- EXCERPTED PASSAGE:
* start *

Why sequencing matters, and how to avoid common carbon credit mistakes

Director of Sustainability Marketing
7 min read
Why emissions reduction must come before carbon credits
Carbon credits have an important role to play in a corporate net-zero strategy. But that role is specific, and it comes later in the process than many businesses think. Understanding where carbon credits sit in the ‘mitigation hierarchy’ is one of the most important things a business can do before entering the voluntary carbon market (VCM).
The question of when businesses should use carbon credits is not a matter of preference or budget. It is a matter of scientific integrity, stakeholder credibility and long-term strategic coherence. Get the sequencing wrong and you risk undermining the credibility of your entire climate programme.
Best-practice guidelines dictate that internal emissions reductions must come before carbon credits. With that in mind, here’s how to think about the role of carbon credits in a net-zero strategy.
The scientific imperative
The starting point is the science. Global net-zero requires dramatic emissions reductions across every sector and every region. The Intergovernmental Panel on Climate Change (IPCC) is unambiguous about this: the primary task is to cut emissions at source, and to do so rapidly. Carbon credits do not change this reality. They do not substitute for the systemic changes required in how businesses operate, procure, travel, and use energy.
A business that buys carbon credits without a credible emissions reduction plan is not on a net-zero pathway. It is managing its reputation, not its emissions.
Accountability and credibility
Reducing your own emissions is fundamentally different from paying to avoid or remove emissions elsewhere. When you reduce emissions within your value chain, you are taking direct responsibility for what your business produces. When you buy carbon credits, you are financing climate action beyond your value chain, which is valuable, but it does not replace that direct accountability.

* end *

- SUPPLIED RECORDS:
* start *

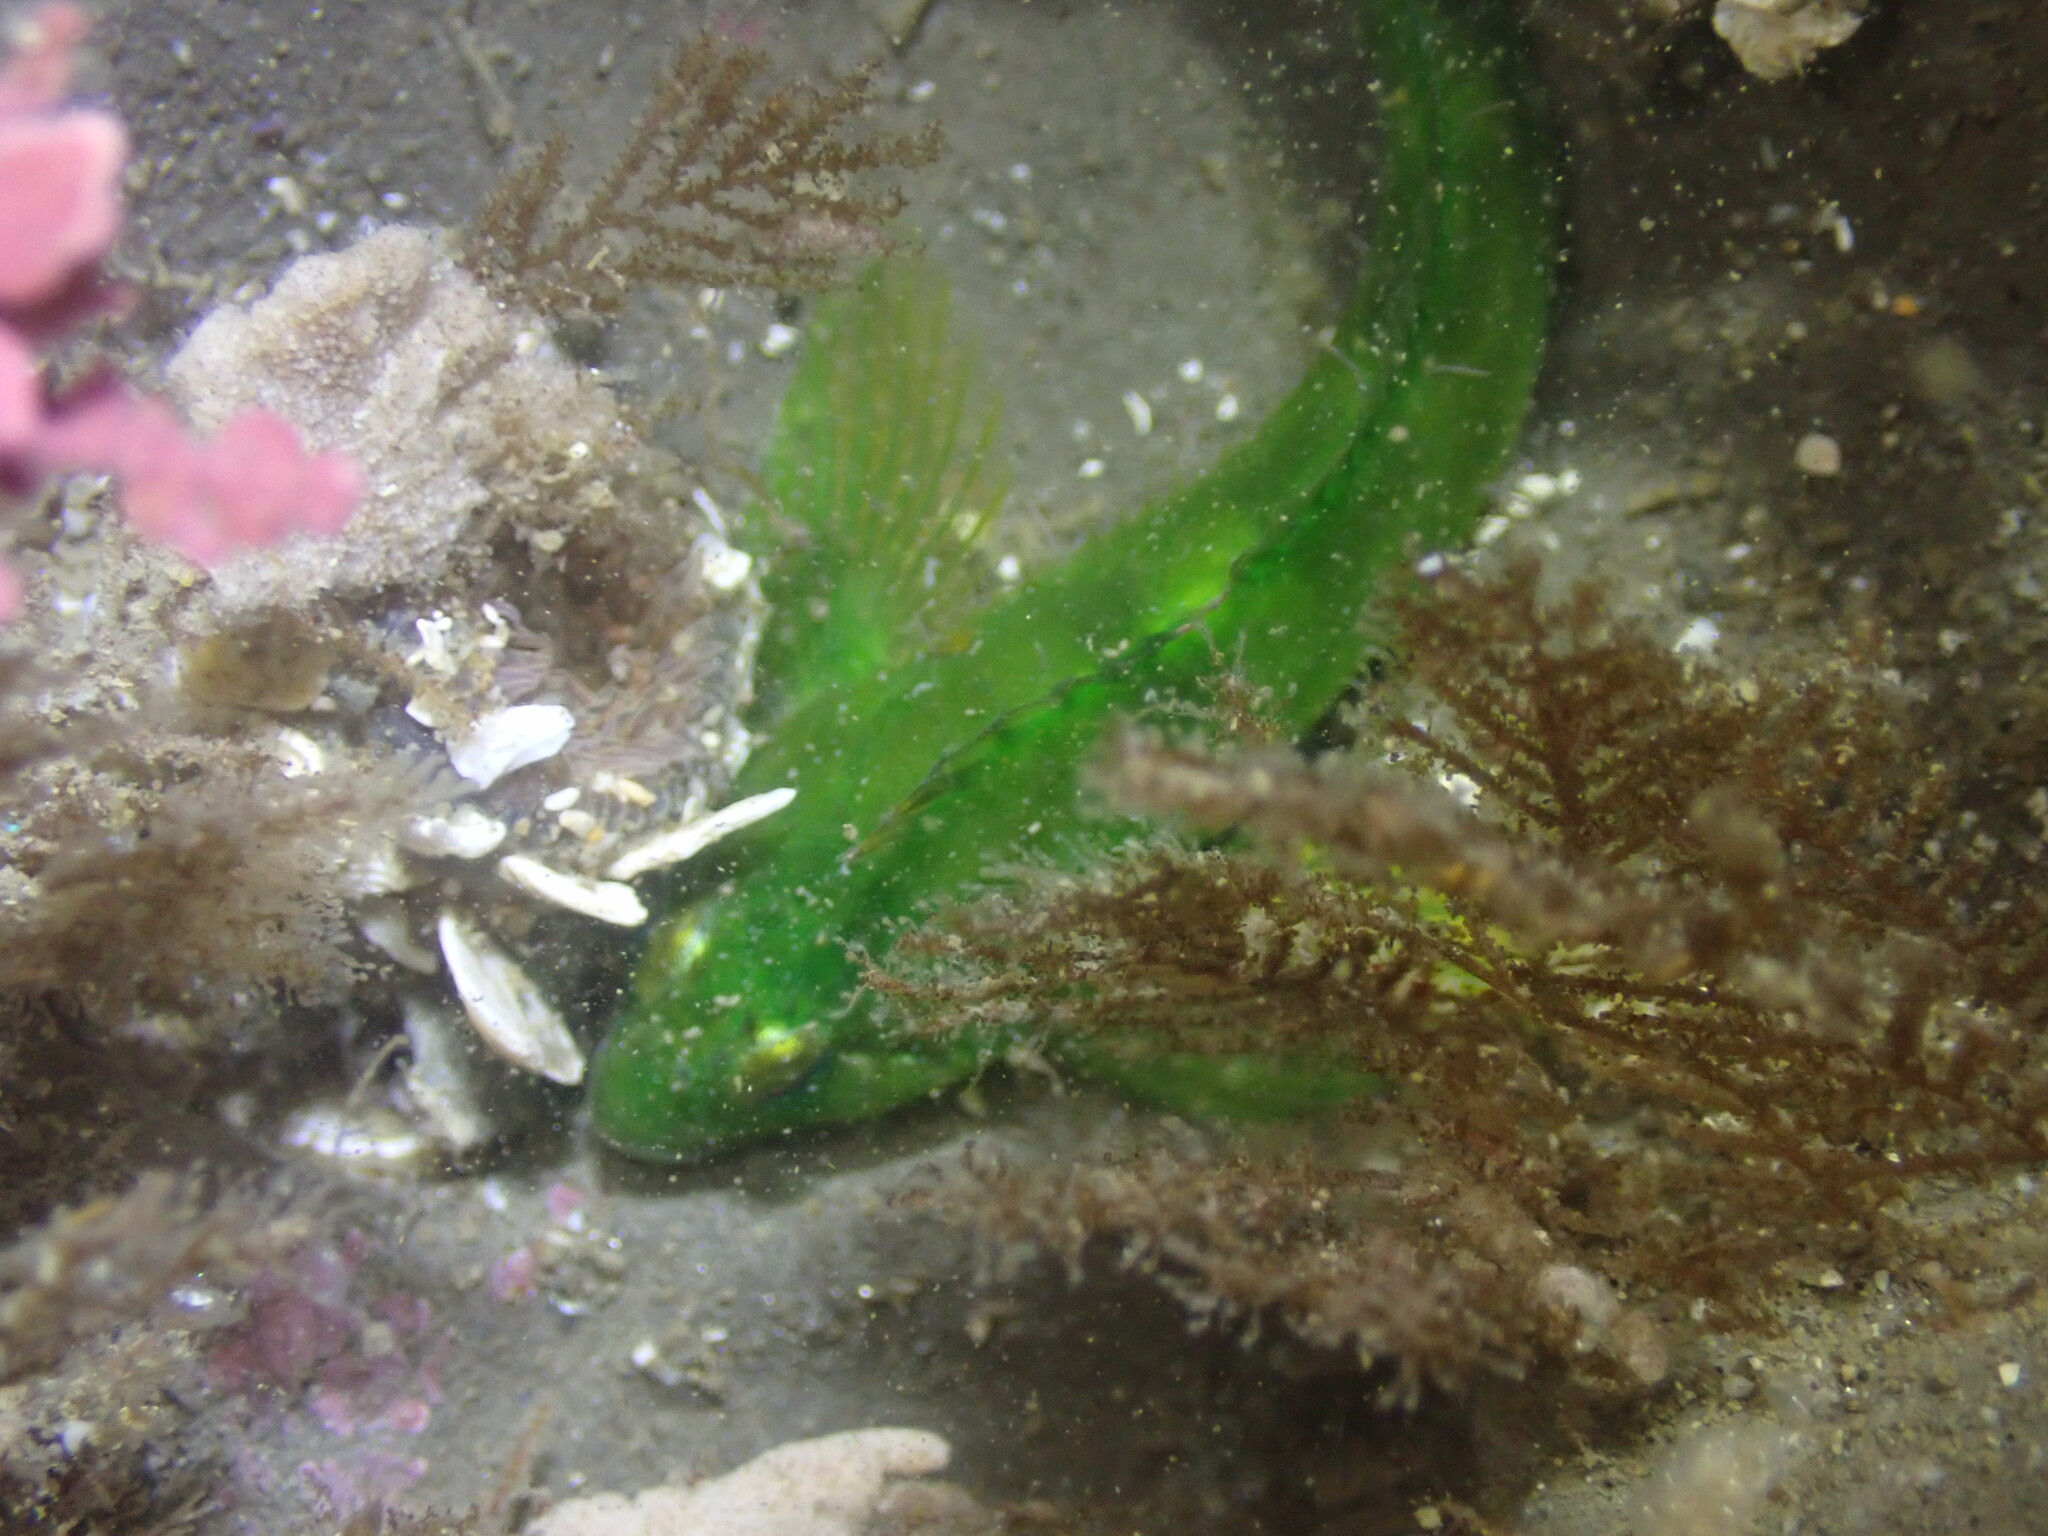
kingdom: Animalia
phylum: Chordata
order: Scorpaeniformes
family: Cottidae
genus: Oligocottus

* end *
* start *

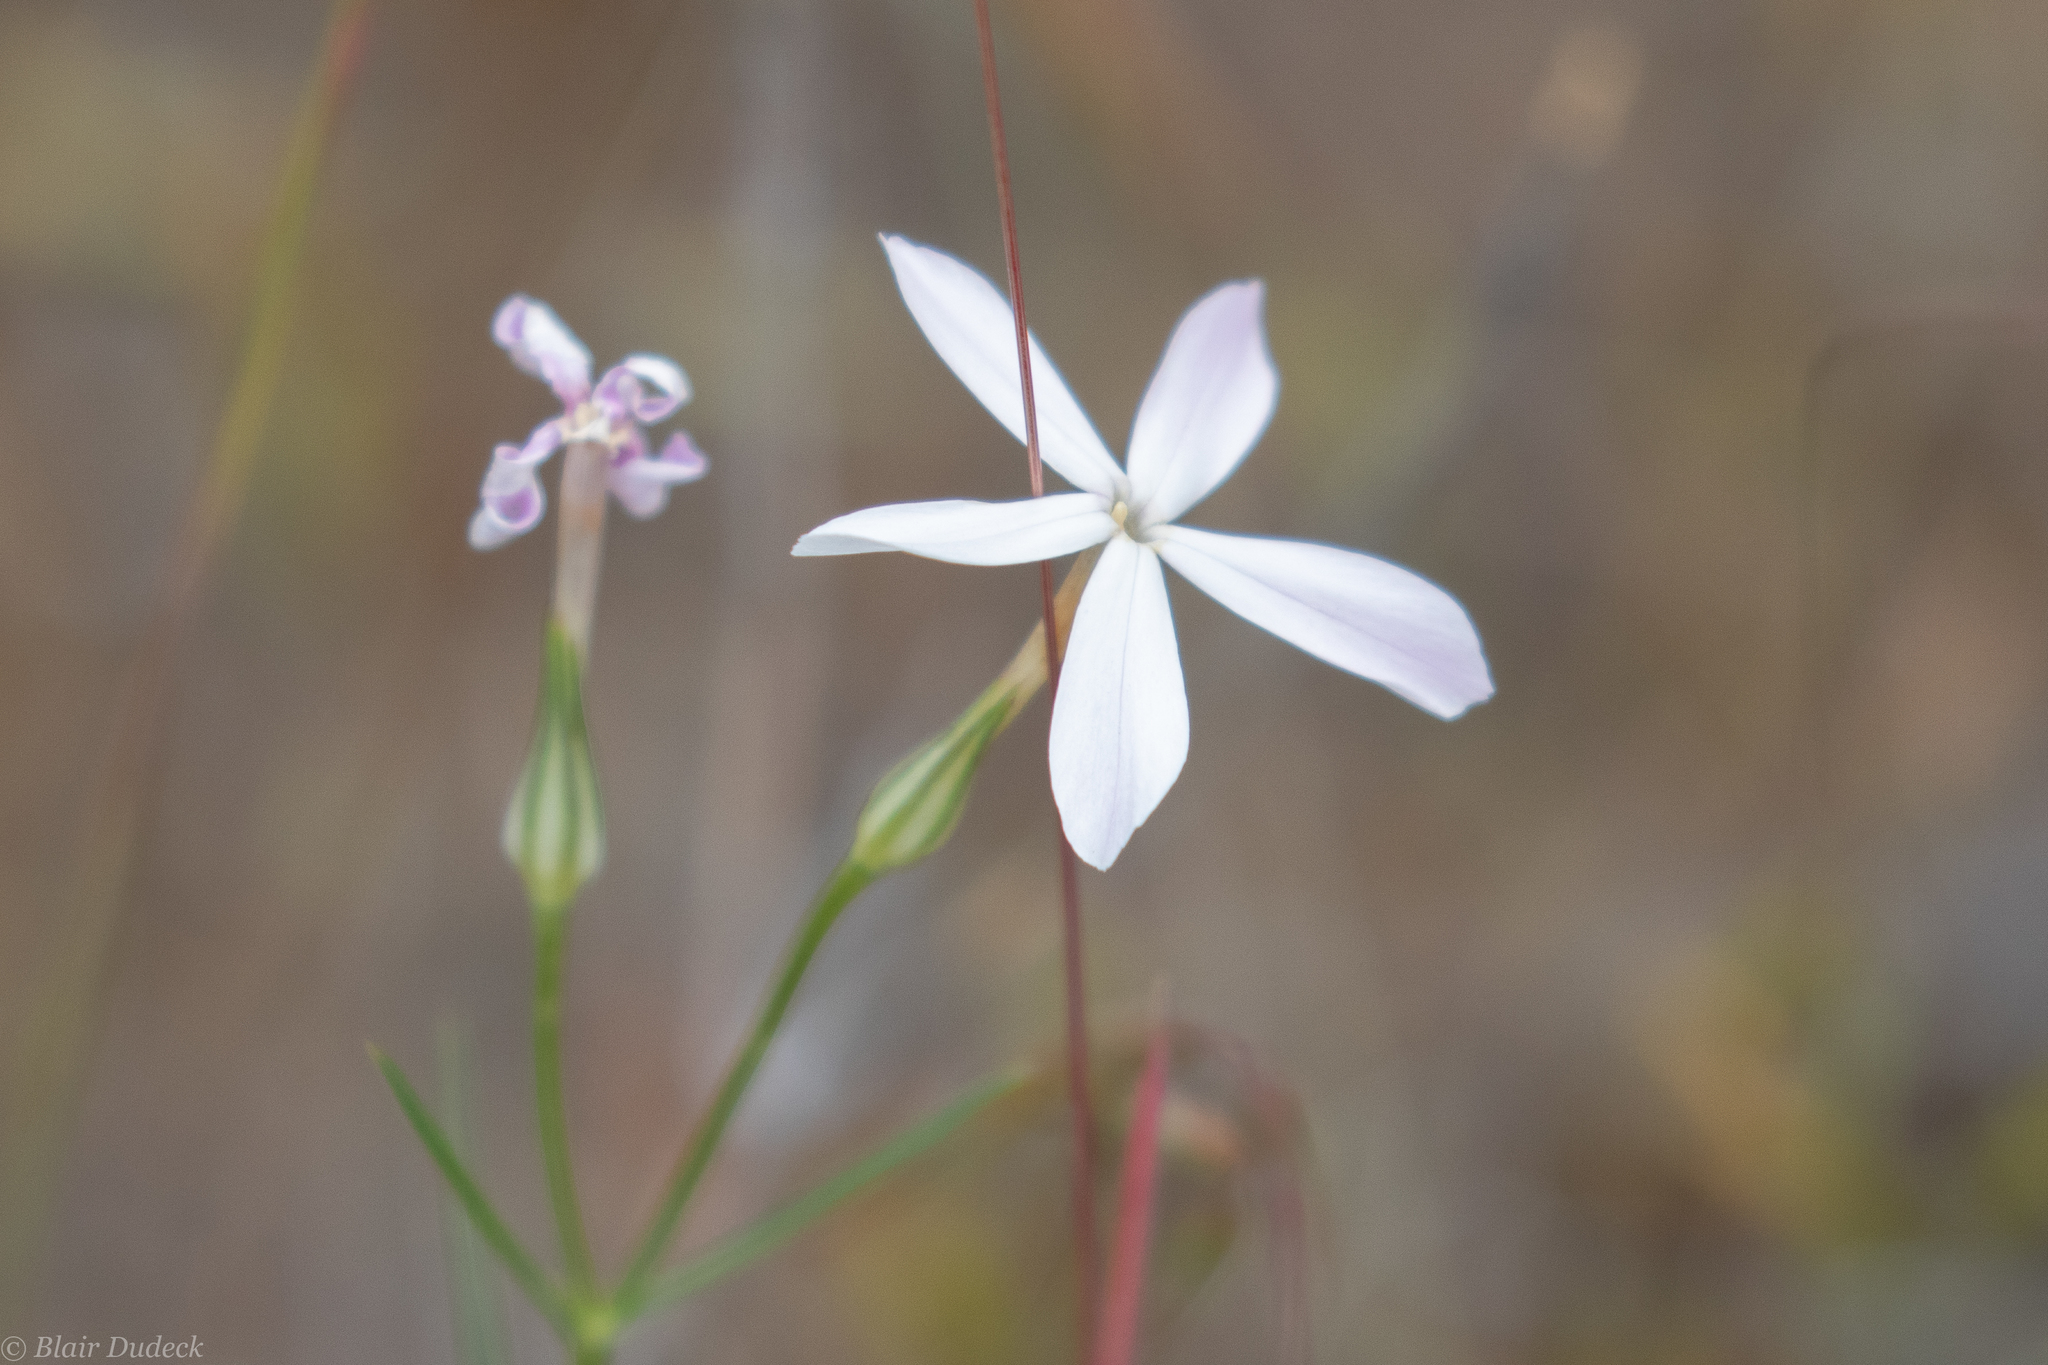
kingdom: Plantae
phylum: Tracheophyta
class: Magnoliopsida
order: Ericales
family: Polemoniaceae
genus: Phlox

* end *

- WHAT IS EXPECTED:
Return the stretch of the carbon credits article starting with "Why sequencing matters, and" and going on through "carbon market (VCM).". Rely on the carbon credits article alone.

- COMPLETED EXERCISE:
Why sequencing matters, and how to avoid common carbon credit mistakes

Director of Sustainability Marketing
7 min read
Why emissions reduction must come before carbon credits
Carbon credits have an important role to play in a corporate net-zero strategy. But that role is specific, and it comes later in the process than many businesses think. Understanding where carbon credits sit in the ‘mitigation hierarchy’ is one of the most important things a business can do before entering the voluntary carbon market (VCM).